**Problem description**.
The line containing "index mcp: (176, 125)" marks the end; return exactly every line from the start of the records up to and including it, but no pictures.

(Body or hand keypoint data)

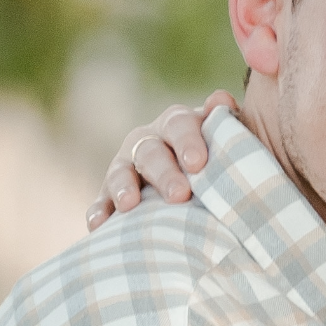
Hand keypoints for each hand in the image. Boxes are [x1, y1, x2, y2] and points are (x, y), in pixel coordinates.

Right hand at [85, 91, 234, 230]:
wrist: (194, 187)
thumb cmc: (217, 163)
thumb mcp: (225, 141)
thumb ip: (228, 124)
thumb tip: (222, 100)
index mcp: (176, 125)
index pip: (179, 124)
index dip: (188, 141)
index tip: (199, 163)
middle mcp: (147, 141)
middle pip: (150, 151)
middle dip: (164, 173)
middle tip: (180, 195)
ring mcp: (125, 167)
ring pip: (120, 172)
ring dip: (123, 187)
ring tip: (129, 205)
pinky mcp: (110, 196)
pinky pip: (101, 202)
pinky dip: (99, 212)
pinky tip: (98, 225)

**Task result**.
Hand keypoints for each hand in the image. Boxes are [x1, y1, x2, y2] and points are (x, y), in pixel coordinates.

Right hand at [85, 91, 234, 230]:
wrist: (194, 187)
thumb cmc: (217, 163)
thumb mcp: (225, 141)
thumb ip: (228, 124)
thumb tip: (222, 100)
index mcp: (176, 125)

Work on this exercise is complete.